Exercise instructions: Begin at the line bearing "65: (584, 472, 0.38)". Transcribe it and all subsequent lines of the material below exactly, and nothing more.

Top of Task material

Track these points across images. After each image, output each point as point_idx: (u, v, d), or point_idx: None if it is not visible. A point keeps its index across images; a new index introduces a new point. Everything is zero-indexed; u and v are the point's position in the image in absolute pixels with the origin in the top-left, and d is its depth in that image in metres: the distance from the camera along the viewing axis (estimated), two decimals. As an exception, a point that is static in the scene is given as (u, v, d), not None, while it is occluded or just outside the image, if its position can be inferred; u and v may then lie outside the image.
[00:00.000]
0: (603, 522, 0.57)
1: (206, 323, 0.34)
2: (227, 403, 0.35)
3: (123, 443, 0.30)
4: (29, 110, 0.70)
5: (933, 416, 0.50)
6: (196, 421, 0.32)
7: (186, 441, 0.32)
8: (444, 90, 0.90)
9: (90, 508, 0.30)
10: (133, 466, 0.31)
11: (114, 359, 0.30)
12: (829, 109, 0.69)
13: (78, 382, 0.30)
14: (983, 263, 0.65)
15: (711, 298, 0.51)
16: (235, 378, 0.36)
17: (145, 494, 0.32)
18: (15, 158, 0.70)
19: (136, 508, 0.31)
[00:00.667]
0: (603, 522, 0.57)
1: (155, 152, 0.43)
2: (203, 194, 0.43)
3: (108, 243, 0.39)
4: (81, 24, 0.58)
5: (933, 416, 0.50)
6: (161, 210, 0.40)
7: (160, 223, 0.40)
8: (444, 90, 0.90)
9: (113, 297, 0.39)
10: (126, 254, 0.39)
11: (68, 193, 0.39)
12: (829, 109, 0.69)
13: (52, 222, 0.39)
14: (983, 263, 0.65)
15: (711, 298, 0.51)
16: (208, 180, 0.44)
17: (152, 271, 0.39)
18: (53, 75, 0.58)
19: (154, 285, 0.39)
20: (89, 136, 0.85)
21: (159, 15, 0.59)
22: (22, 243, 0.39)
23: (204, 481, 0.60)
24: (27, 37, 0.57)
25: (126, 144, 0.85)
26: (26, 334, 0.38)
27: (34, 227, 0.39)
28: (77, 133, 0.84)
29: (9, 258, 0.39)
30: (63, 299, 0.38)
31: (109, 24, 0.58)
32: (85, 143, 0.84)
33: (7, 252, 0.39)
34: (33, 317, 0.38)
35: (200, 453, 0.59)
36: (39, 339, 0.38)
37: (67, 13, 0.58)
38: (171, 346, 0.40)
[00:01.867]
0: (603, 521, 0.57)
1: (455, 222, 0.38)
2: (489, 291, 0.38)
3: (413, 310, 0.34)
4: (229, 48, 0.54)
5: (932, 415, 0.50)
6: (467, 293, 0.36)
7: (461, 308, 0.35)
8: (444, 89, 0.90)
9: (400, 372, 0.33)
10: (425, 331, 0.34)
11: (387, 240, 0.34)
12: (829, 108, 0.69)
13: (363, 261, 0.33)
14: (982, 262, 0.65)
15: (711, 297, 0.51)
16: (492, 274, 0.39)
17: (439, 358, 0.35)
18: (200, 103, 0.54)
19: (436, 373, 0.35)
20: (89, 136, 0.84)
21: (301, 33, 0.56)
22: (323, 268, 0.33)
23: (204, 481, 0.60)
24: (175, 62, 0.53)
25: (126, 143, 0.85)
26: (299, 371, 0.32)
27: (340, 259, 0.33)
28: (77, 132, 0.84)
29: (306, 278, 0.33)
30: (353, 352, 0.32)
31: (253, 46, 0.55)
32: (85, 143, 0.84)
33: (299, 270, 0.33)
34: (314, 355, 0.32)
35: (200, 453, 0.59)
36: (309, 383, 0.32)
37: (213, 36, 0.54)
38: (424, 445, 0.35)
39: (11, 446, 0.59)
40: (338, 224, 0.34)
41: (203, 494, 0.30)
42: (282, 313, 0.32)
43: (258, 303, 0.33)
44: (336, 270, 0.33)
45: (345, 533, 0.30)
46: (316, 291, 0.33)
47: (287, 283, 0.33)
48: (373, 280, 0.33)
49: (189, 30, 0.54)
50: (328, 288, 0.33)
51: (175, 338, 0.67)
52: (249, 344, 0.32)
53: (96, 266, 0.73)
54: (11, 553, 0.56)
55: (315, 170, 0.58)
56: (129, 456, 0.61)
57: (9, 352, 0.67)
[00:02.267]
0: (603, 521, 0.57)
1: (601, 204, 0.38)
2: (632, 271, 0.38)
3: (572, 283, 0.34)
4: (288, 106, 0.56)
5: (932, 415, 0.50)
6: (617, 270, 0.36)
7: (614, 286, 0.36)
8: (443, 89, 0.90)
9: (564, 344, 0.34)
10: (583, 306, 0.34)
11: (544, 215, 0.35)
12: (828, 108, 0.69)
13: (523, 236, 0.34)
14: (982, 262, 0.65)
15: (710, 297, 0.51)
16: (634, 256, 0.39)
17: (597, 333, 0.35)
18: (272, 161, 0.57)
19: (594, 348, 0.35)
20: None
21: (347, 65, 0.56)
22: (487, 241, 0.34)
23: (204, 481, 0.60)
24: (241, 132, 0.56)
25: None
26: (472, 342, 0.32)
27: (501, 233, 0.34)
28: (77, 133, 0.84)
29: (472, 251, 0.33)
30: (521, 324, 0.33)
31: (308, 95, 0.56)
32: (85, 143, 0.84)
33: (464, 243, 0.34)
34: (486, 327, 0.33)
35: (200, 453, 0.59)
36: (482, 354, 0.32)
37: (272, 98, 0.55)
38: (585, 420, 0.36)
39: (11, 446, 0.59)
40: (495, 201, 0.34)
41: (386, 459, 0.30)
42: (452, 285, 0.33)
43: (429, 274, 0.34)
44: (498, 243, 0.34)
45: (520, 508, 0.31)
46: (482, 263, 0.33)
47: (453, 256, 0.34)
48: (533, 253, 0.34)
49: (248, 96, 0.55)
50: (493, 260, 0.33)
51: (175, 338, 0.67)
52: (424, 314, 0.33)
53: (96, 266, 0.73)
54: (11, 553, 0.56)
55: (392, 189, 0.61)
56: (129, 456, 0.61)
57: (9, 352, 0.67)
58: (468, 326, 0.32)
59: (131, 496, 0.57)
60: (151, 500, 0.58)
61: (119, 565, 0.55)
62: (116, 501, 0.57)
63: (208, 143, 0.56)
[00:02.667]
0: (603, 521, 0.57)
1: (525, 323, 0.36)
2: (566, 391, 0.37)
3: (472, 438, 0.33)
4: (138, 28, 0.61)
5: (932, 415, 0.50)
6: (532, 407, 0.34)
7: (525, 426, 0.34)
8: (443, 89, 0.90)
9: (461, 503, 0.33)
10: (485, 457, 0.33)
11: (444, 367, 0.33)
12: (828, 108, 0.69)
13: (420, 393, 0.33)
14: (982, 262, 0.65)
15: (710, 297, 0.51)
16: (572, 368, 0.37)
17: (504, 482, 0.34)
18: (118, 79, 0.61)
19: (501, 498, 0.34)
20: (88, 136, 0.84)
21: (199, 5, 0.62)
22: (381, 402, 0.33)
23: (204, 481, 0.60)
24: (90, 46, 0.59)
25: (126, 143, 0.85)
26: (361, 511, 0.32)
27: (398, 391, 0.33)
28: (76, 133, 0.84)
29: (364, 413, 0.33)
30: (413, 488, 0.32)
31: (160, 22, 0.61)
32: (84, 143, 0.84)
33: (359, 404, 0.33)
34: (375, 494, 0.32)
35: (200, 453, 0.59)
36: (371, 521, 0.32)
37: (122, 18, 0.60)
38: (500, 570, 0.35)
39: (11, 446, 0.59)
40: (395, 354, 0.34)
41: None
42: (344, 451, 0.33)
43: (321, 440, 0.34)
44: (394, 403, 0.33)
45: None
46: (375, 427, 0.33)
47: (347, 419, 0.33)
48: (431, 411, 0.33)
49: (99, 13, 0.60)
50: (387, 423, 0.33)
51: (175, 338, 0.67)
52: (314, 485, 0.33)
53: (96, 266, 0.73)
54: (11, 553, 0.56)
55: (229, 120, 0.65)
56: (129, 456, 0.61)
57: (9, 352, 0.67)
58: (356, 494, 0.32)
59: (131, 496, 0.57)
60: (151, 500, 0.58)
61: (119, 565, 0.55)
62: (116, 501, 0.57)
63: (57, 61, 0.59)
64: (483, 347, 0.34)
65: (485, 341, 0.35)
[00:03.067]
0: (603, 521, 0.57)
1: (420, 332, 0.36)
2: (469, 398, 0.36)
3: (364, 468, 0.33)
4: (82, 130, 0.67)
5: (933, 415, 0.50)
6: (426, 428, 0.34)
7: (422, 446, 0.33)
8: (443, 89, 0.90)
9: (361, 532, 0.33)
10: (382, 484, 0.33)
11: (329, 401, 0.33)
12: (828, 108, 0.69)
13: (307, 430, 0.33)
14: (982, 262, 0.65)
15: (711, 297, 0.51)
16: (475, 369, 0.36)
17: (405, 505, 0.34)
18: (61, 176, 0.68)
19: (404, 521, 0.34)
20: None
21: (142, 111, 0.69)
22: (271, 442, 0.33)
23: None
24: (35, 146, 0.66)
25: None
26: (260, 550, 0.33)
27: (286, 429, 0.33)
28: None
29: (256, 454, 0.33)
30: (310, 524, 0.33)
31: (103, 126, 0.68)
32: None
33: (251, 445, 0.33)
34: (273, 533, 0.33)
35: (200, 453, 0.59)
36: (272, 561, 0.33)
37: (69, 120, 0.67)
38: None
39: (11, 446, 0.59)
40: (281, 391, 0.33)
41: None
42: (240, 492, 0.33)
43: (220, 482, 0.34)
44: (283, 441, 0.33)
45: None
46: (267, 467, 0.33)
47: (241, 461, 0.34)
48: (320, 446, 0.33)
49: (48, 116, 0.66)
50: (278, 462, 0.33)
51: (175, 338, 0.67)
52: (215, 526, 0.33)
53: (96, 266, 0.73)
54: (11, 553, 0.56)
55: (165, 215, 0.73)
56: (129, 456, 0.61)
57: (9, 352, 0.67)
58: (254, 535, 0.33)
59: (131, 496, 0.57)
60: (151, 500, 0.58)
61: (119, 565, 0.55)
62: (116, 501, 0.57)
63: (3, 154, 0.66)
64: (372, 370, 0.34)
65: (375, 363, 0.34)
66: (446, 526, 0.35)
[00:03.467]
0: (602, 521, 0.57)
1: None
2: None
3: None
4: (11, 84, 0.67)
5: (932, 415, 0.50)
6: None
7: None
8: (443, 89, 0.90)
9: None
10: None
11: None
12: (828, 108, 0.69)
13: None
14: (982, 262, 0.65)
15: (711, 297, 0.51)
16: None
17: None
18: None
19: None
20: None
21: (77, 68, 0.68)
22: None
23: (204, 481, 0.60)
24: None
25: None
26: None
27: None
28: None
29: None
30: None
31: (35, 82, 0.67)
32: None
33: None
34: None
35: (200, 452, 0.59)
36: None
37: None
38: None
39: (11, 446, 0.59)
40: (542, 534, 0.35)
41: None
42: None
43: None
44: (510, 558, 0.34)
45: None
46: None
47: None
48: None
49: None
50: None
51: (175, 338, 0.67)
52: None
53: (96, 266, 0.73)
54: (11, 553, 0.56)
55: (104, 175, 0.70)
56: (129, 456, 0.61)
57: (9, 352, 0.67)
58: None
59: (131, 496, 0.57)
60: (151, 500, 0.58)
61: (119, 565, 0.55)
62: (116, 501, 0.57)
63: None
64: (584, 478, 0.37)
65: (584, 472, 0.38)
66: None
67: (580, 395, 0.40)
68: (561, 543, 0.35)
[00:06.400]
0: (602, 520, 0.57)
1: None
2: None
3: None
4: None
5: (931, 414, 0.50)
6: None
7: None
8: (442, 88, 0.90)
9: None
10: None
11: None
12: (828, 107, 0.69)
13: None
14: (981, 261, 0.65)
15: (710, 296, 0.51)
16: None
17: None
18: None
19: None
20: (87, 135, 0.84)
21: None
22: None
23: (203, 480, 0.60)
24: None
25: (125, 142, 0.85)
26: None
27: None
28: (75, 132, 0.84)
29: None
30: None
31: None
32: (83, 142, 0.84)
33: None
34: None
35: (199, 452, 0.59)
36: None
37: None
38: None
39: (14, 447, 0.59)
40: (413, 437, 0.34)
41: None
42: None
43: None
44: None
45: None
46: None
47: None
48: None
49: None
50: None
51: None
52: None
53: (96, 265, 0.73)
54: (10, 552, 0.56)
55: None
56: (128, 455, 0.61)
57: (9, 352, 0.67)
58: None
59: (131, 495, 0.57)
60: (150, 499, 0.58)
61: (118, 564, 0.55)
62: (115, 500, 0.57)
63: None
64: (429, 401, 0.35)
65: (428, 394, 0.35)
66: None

Bottom of Task material

Response to the task:
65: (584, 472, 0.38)
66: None
67: (580, 395, 0.40)
68: (561, 543, 0.35)
[00:06.400]
0: (602, 520, 0.57)
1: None
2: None
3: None
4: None
5: (931, 414, 0.50)
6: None
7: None
8: (442, 88, 0.90)
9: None
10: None
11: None
12: (828, 107, 0.69)
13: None
14: (981, 261, 0.65)
15: (710, 296, 0.51)
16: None
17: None
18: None
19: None
20: (87, 135, 0.84)
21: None
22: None
23: (203, 480, 0.60)
24: None
25: (125, 142, 0.85)
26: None
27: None
28: (75, 132, 0.84)
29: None
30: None
31: None
32: (83, 142, 0.84)
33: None
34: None
35: (199, 452, 0.59)
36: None
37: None
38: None
39: (14, 447, 0.59)
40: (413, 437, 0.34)
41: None
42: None
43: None
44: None
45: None
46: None
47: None
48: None
49: None
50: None
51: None
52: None
53: (96, 265, 0.73)
54: (10, 552, 0.56)
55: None
56: (128, 455, 0.61)
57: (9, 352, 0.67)
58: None
59: (131, 495, 0.57)
60: (150, 499, 0.58)
61: (118, 564, 0.55)
62: (115, 500, 0.57)
63: None
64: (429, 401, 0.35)
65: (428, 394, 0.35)
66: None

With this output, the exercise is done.